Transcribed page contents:
· · · · ·

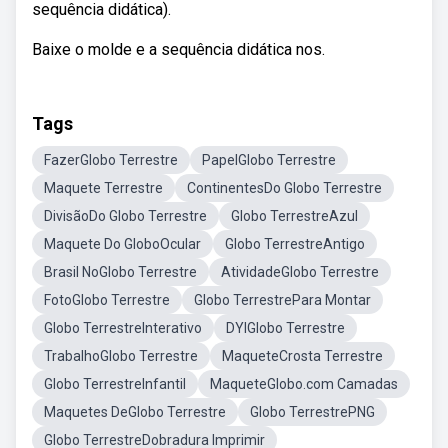
sequência didática).
Baixe o molde e a sequência didática nos.
Tags
FazerGlobo Terrestre
PapelGlobo Terrestre
Maquete Terrestre
ContinentesDo Globo Terrestre
DivisãoDo Globo Terrestre
Globo TerrestreAzul
Maquete Do GloboOcular
Globo TerrestreAntigo
Brasil NoGlobo Terrestre
AtividadeGlobo Terrestre
FotoGlobo Terrestre
Globo TerrestrePara Montar
Globo TerrestreInterativo
DYIGlobo Terrestre
TrabalhoGlobo Terrestre
MaqueteCrosta Terrestre
Globo TerrestreInfantil
MaqueteGlobo.com Camadas
Maquetes DeGlobo Terrestre
Globo TerrestrePNG
Globo TerrestreDobradura Imprimir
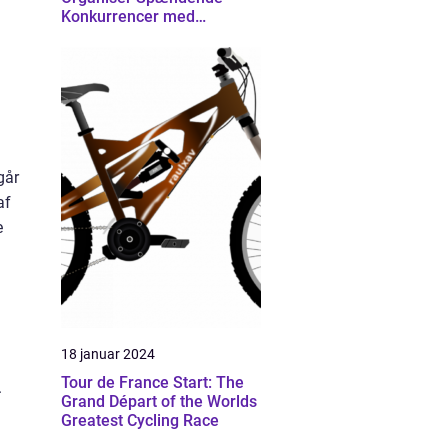
Konkurrencer med
Effektivitet
går
af
e
18 januar 2024
Tour de France Start: The
.
Grand Départ of the Worlds
Greatest Cycling Race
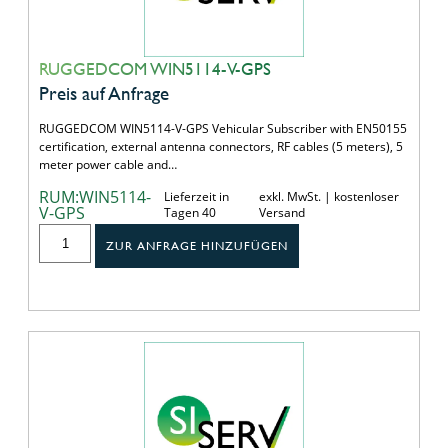
RUGGEDCOM WIN5114-V-GPS
Preis auf Anfrage
RUGGEDCOM WIN5114-V-GPS Vehicular Subscriber with EN50155
certification, external antenna connectors, RF cables (5 meters), 5
meter power cable and…
RUM:WIN5114-
Lieferzeit in
exkl. MwSt. | kostenloser
V-GPS
Tagen 40
Versand
ZUR ANFRAGE HINZUFÜGEN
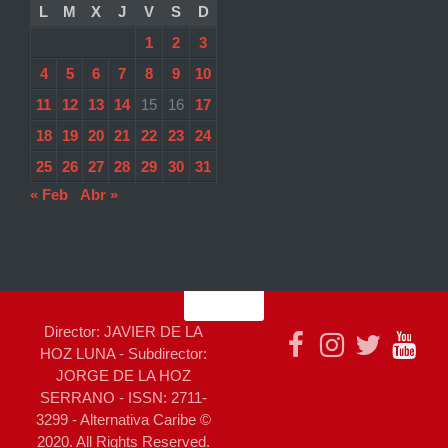
L
M
X
J
V
S
D
1
2
3
4
5
6
7
8
9
10
11
12
13
14
15
16
17
18
19
20
21
22
23
24
25
26
27
28
29
30
31
« Feb
Abr »
Director: JAVIER DE LA
HOZ LUNA - Subdirector:
JORGE DE LA HOZ
SERRANO - ISSN: 2711-
3299 - Alternativa Caribe ©
2020. All Rights Reserved.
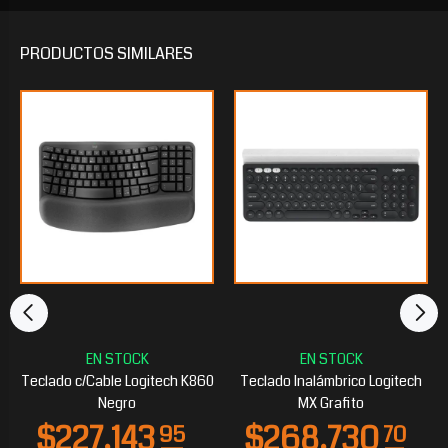
PRODUCTOS
SIMILARES
Teclado c/Cable Logitech K860
Teclado Inalámbrico Logitech
Negro
MX Grafito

· · · · ·

▶ _WHAT IS NEEDED_
Before printing anything, remove the pictures; then print all the records exactly.

▶ _RESPONSE TO THIS EXERCISE_
sequência didática).
Baixe o molde e a sequência didática nos.
Tags
FazerGlobo Terrestre
PapelGlobo Terrestre
Maquete Terrestre
ContinentesDo Globo Terrestre
DivisãoDo Globo Terrestre
Globo TerrestreAzul
Maquete Do GloboOcular
Globo TerrestreAntigo
Brasil NoGlobo Terrestre
AtividadeGlobo Terrestre
FotoGlobo Terrestre
Globo TerrestrePara Montar
Globo TerrestreInterativo
DYIGlobo Terrestre
TrabalhoGlobo Terrestre
MaqueteCrosta Terrestre
Globo TerrestreInfantil
MaqueteGlobo.com Camadas
Maquetes DeGlobo Terrestre
Globo TerrestrePNG
Globo TerrestreDobradura Imprimir
Konkurrencer med
Effektivitet
går
af
e
18 januar 2024
Tour de France Start: The
.
Grand Départ of the Worlds
Greatest Cycling Race
RUGGEDCOM WIN5114-V-GPS
Preis auf Anfrage
RUGGEDCOM WIN5114-V-GPS Vehicular Subscriber with EN50155
certification, external antenna connectors, RF cables (5 meters), 5
meter power cable and…
RUM:WIN5114-
Lieferzeit in
exkl. MwSt. | kostenloser
V-GPS
Tagen 40
Versand
ZUR ANFRAGE HINZUFÜGEN
L
M
X
J
V
S
D
1
2
3
4
5
6
7
8
9
10
11
12
13
14
15
16
17
18
19
20
21
22
23
24
25
26
27
28
29
30
31
« Feb
Abr »
Director: JAVIER DE LA
HOZ LUNA - Subdirector:
JORGE DE LA HOZ
SERRANO - ISSN: 2711-
3299 - Alternativa Caribe ©
2020. All Rights Reserved.
PRODUCTOS
SIMILARES
Teclado c/Cable Logitech K860
Teclado Inalámbrico Logitech
Negro
MX Grafito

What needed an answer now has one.